A confused flash of pleasure filled her eyes before her eyelids obediently fell. He smirked, hanging over her an extra second. Praise. The ego craved it. “That’s my good little girl,” he cooed, feeling his demon cringe at his softness.
One eye opened to gaze at him with a combination of patent disbelief and annoyance. “I’m not a little girl,” she informed him. “And I’m not yours.”
Willow’s Email (Unopened)
To: Rosenw@clangeek.com
From: drswooffices2@aol.com
Re:
Willow,
Your father has his acid reflux face on tonight. He ate too much of the lamb stew that was served for dinner. It was spicy, but quite good, and your father can never resist rich food.

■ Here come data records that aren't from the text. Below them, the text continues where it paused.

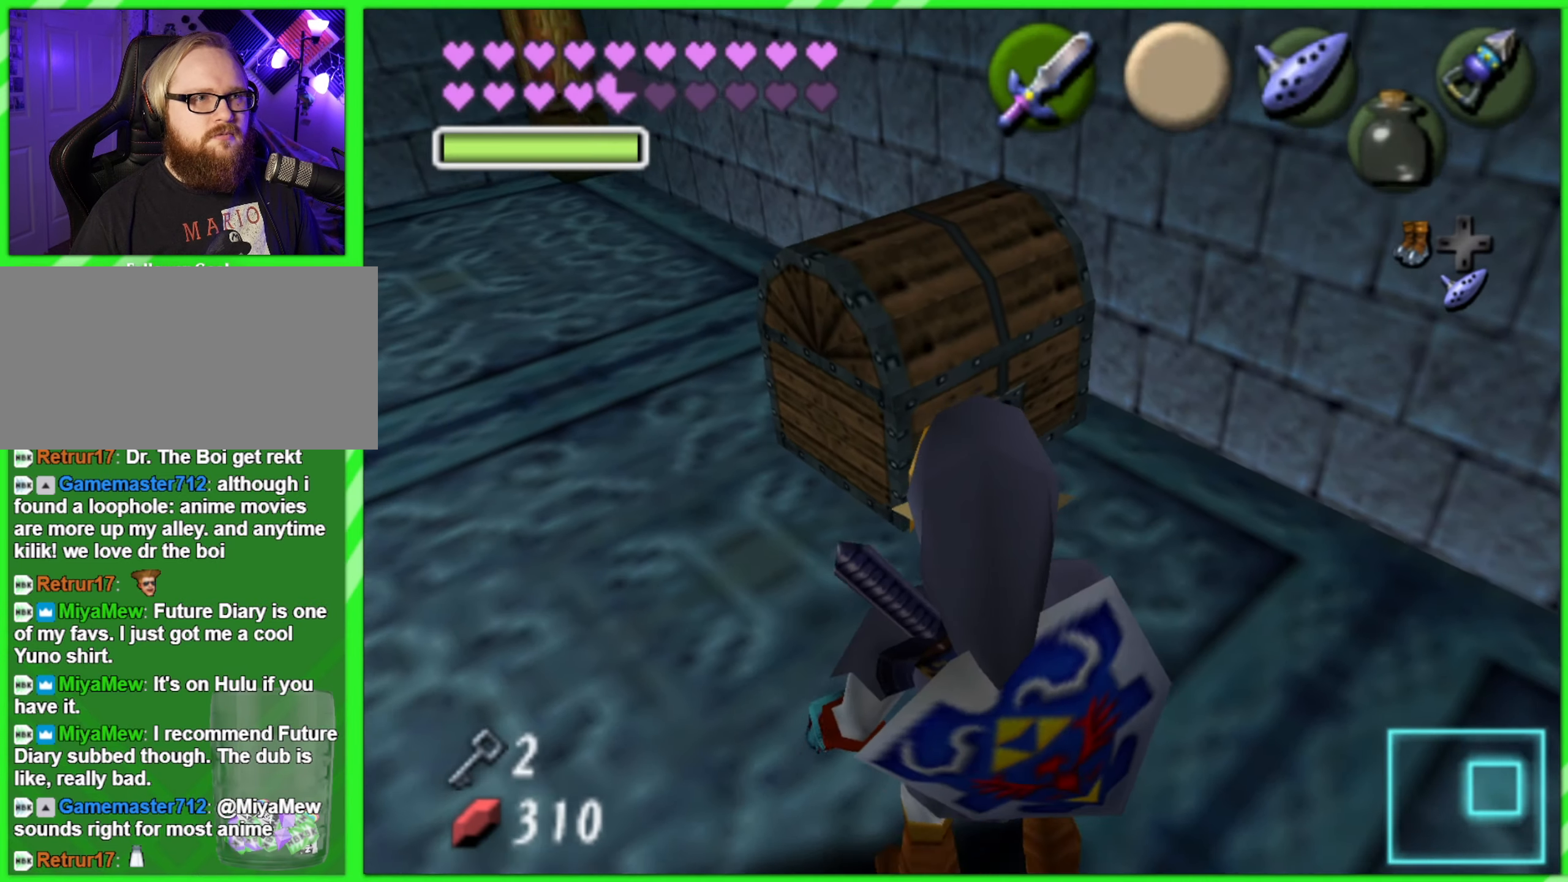
{"buttons": ["A"], "left_stick": "center", "events": [[433, "left_stick", "center"], [467, "A", "down"]]}
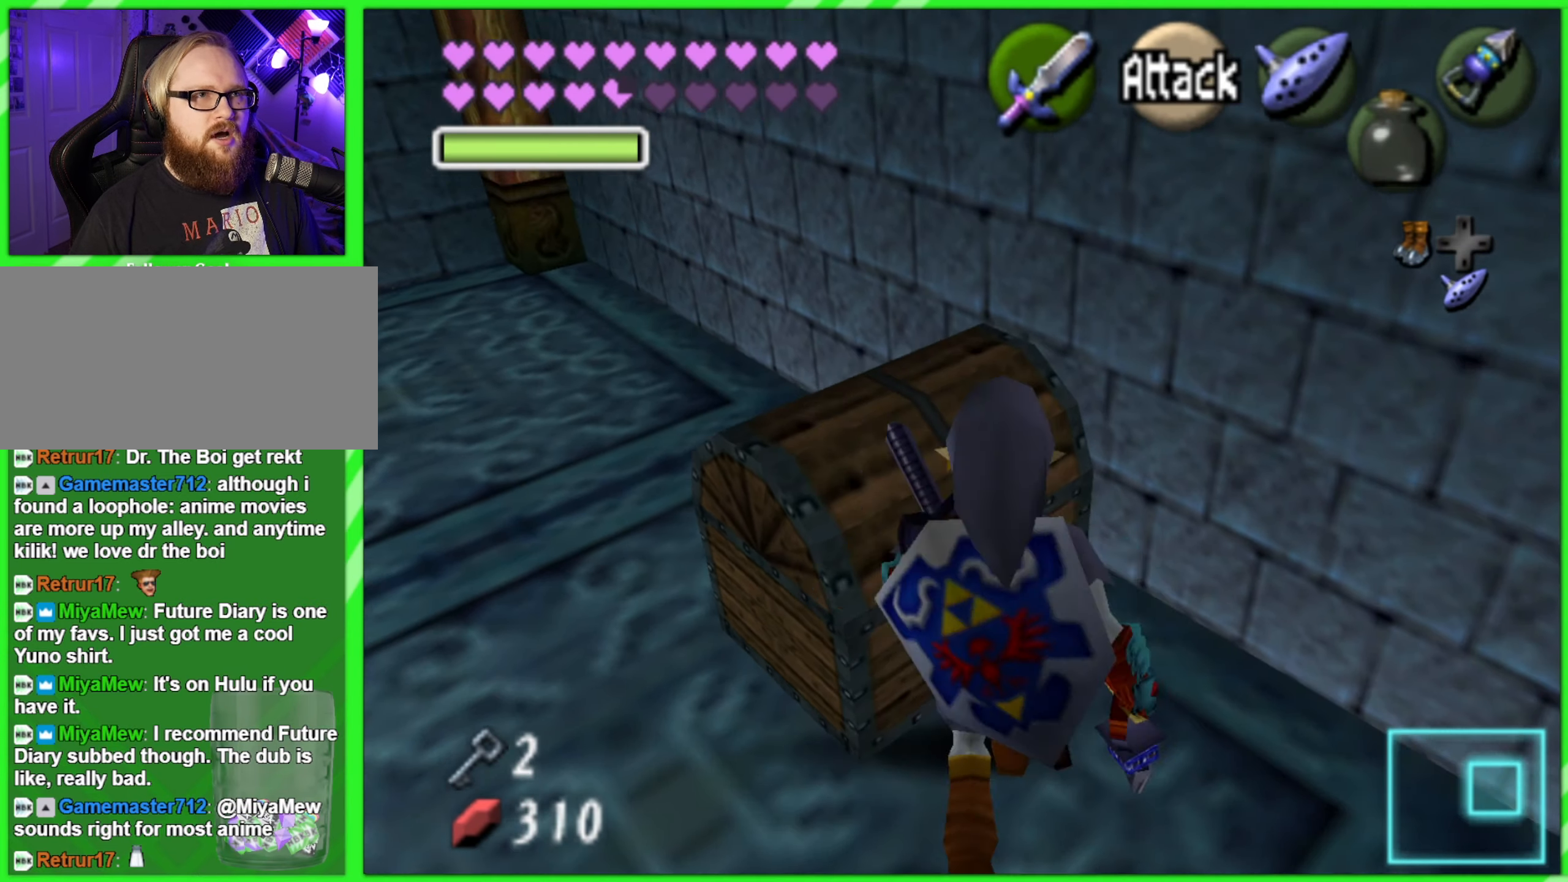
{"buttons": [], "left_stick": "center", "events": [[33, "A", "up"], [100, "A", "down"], [183, "A", "up"], [267, "A", "down"], [283, "A", "up"]]}
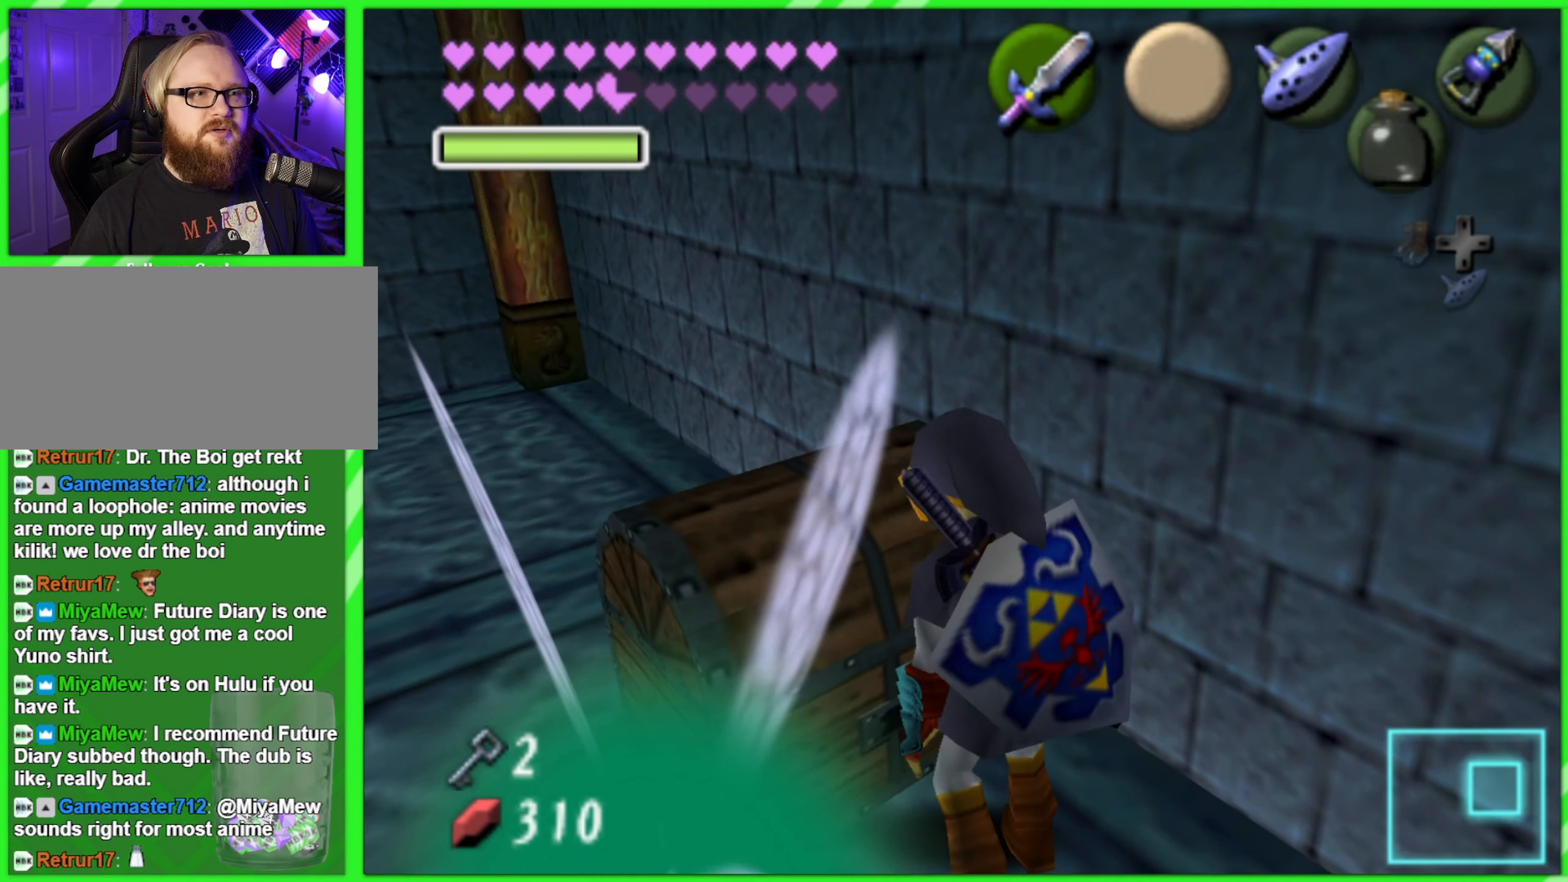
{"buttons": [], "left_stick": "center", "events": []}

I spent the day in Oroszlany. My grandfather was born here. His father was a baker, and I found the bakery, which is still in operation. The people who own it have been there since the sixties—no relation to my grandfather, but it was still exciting to find a landmark from his childhood intact. I didn’t expect to get that lucky. We had a nice time talking between my barely passable Hungarian and their much better grasp of English. I took some pictures and made a rubbing of the cornerstone of the building with the date it was built. I spent some more time just walking around to get some impressions of the place.
Tomorrow, I plan to take a tour of a glassworks. Your father thinks that we have compromised on our itinerary. He’s quite pleased with himself over that, but he doesn’t last long before he hints that he would be willing to accept a suggestion about something to do. He stayed at the hotel to read while I went out today, so I imagine that he will want to join me tomorrow.

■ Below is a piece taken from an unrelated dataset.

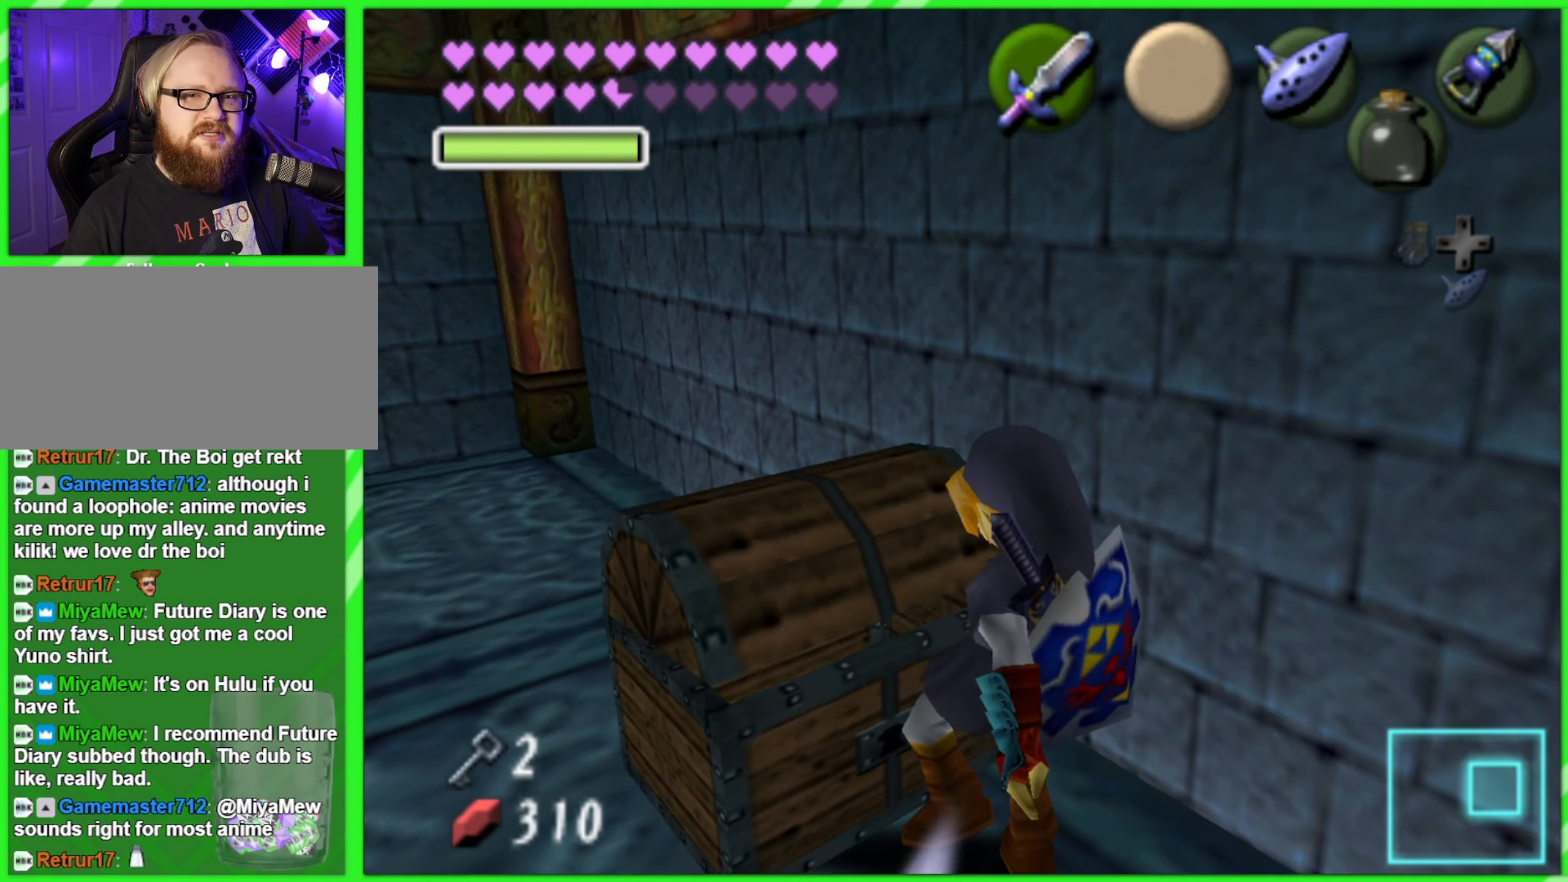
{"buttons": [], "left_stick": "center", "events": []}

I wish that you had come with us. I know we didn’t talk about it. You had your internship plans, and it is a wonderful idea. It struck me today, that you are going to college this fall. All the trips that you have missed because we didn’t want you to miss school suddenly felt like lost opportunities. You are growing up so fast. Correction. You have grown up so fast. I never wanted to be a managing parent. I firmly believe that people in my generation spend entirely too much time directing and vicariously enjoying their children's' lives. Even now, I know that I would like to have you here to see things through your eyes.
You probably don’t want to spend your break time with your parents—and we don’t expect you to give up your well earned time to entertain us. You are your own person, with your own interests and friends. Your father and I are planning to spend the last half of December in Chicago. You are welcome to join us for however long you like, though don’t feel like you have to if you have other plans.
I’m sending some things I bought for you in Greece by mail. I hope you enjoy them as much as I enjoyed picking them out.